Wherever a picture appears in the listing below, leave it out and reproduce the rest exactly.
:: Given records ::
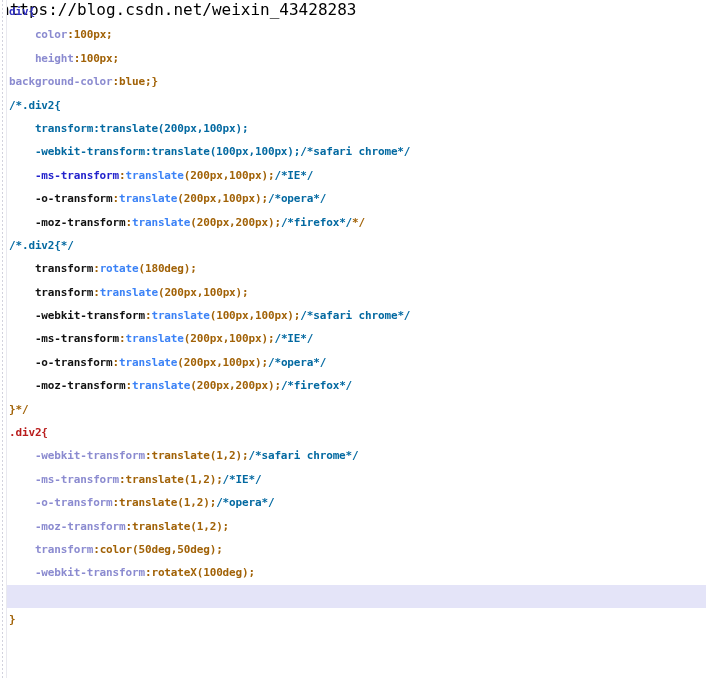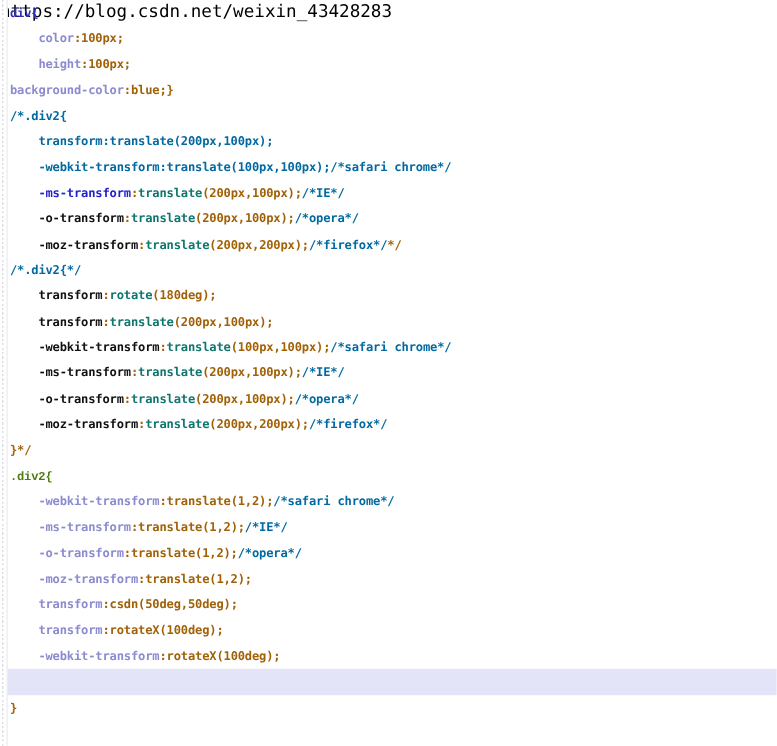--- a/index.html
+++ b/index.html
@@ -111,7 +111,7 @@
   .t-prop-blue{ color: #2222cc; font-weight: bold; }   
   .t-prop-dark{ color: #111111; font-weight: bold; }   
   .t-val      { color: #a16207; font-weight: bold; }   
-  .t-fn       { color: #0f766e; font-weight: bold; }   
+  .t-fn       { color: #3b82f6; font-weight: bold; }   
   .t-comment  { color: #0369a1; font-weight: bold; }    and commented-out lines */
 
   

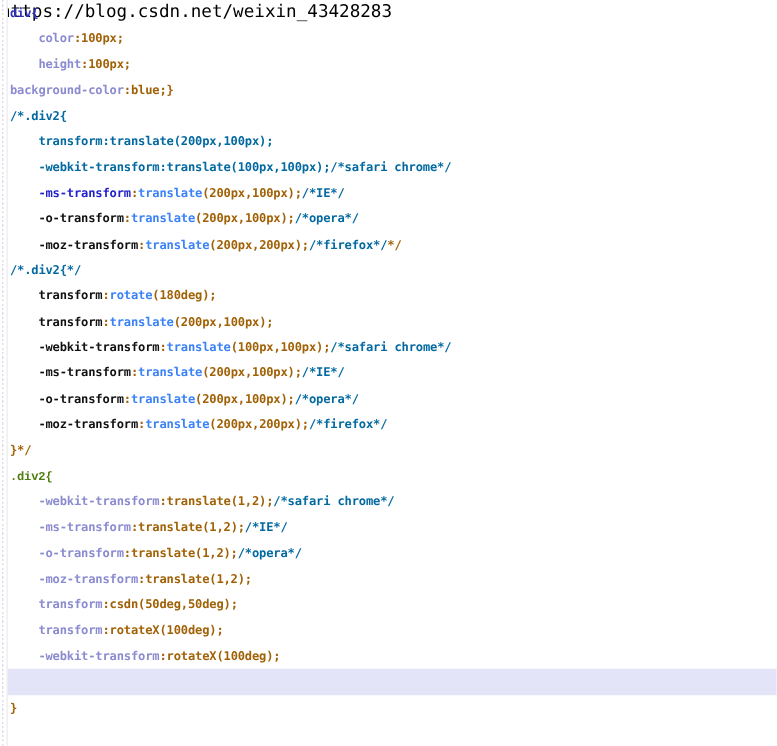--- a/index.html
+++ b/index.html
@@ -106,7 +106,7 @@
 
   
   .t-sel      { color: #2f2fc0; font-weight: bold; }   
-  .t-sel-red  { color: #4d7c0f; font-weight: bold; font-family: Liberation Mono, monospace; }   
+  .t-sel-red  { color: #b91c1c; font-weight: bold; }   
   .t-prop     { color: #8b8bd0; font-weight: bold; }   
   .t-prop-blue{ color: #2222cc; font-weight: bold; }   
   .t-prop-dark{ color: #111111; font-weight: bold; }   

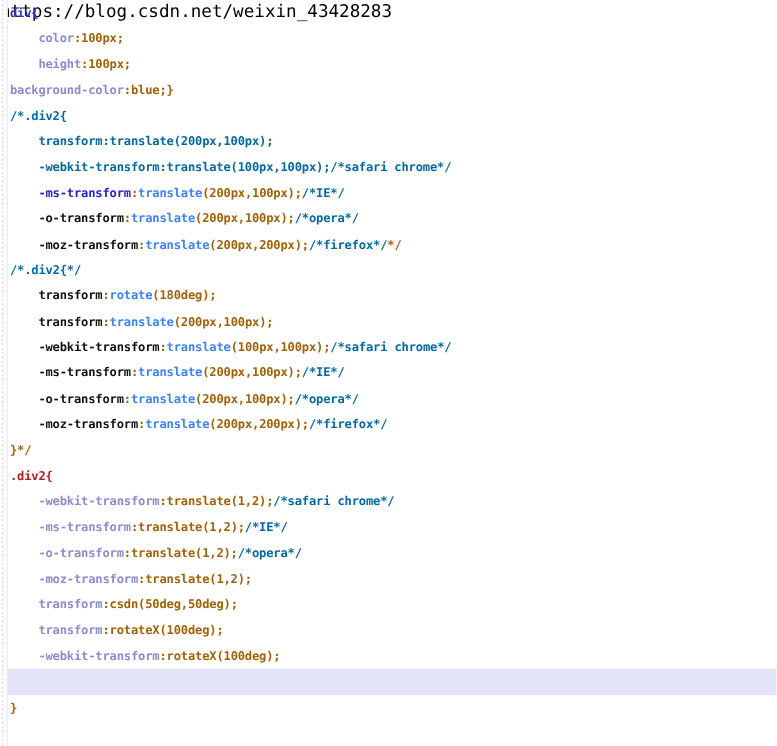--- a/index.html
+++ b/index.html
@@ -159,7 +159,7 @@
       <div class="line"><span class="t-prop">    -ms-transform</span><span class="t-val">:translate(1,2);</span><span class="t-comment">/*IE*/</span></div>
       <div class="line"><span class="t-prop">    -o-transform</span><span class="t-val">:translate(1,2);</span><span class="t-comment">/*opera*/</span></div>
       <div class="line"><span class="t-prop">    -moz-transform</span><span class="t-val">:translate(1,2);</span></div>
-      <div class="line"><span class="t-prop">    transform</span><span class="t-val">:csdn(50deg,50deg);</span></div>
+      <div class="line"><span class="t-prop">    transform</span><span class="t-val">:color(50deg,50deg);</span></div>
       <div class="line"><span class="t-prop">    transform</span><span class="t-val">:rotateX(100deg);</span></div>
       <div class="line"><span class="t-prop">    -webkit-transform</span><span class="t-val">:rotateX(100deg);</span></div>
       <div class="line current blank"></div>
:::
### Solution for this problem
--- a/index.html
+++ b/index.html
@@ -111,7 +111,7 @@
   .t-prop-blue{ color: #2222cc; font-weight: bold; }   
   .t-prop-dark{ color: #111111; font-weight: bold; }   
   .t-val      { color: #a16207; font-weight: bold; }   
-  .t-fn       { color: #0f766e; font-weight: bold; }   
+  .t-fn       { color: #3b82f6; font-weight: bold; }   
   .t-comment  { color: #0369a1; font-weight: bold; }    and commented-out lines */
 
   

--- a/index.html
+++ b/index.html
@@ -106,7 +106,7 @@
 
   
   .t-sel      { color: #2f2fc0; font-weight: bold; }   
-  .t-sel-red  { color: #4d7c0f; font-weight: bold; font-family: Liberation Mono, monospace; }   
+  .t-sel-red  { color: #b91c1c; font-weight: bold; }   
   .t-prop     { color: #8b8bd0; font-weight: bold; }   
   .t-prop-blue{ color: #2222cc; font-weight: bold; }   
   .t-prop-dark{ color: #111111; font-weight: bold; }   

--- a/index.html
+++ b/index.html
@@ -159,7 +159,7 @@
       <div class="line"><span class="t-prop">    -ms-transform</span><span class="t-val">:translate(1,2);</span><span class="t-comment">/*IE*/</span></div>
       <div class="line"><span class="t-prop">    -o-transform</span><span class="t-val">:translate(1,2);</span><span class="t-comment">/*opera*/</span></div>
       <div class="line"><span class="t-prop">    -moz-transform</span><span class="t-val">:translate(1,2);</span></div>
-      <div class="line"><span class="t-prop">    transform</span><span class="t-val">:csdn(50deg,50deg);</span></div>
+      <div class="line"><span class="t-prop">    transform</span><span class="t-val">:color(50deg,50deg);</span></div>
       <div class="line"><span class="t-prop">    transform</span><span class="t-val">:rotateX(100deg);</span></div>
       <div class="line"><span class="t-prop">    -webkit-transform</span><span class="t-val">:rotateX(100deg);</span></div>
       <div class="line current blank"></div>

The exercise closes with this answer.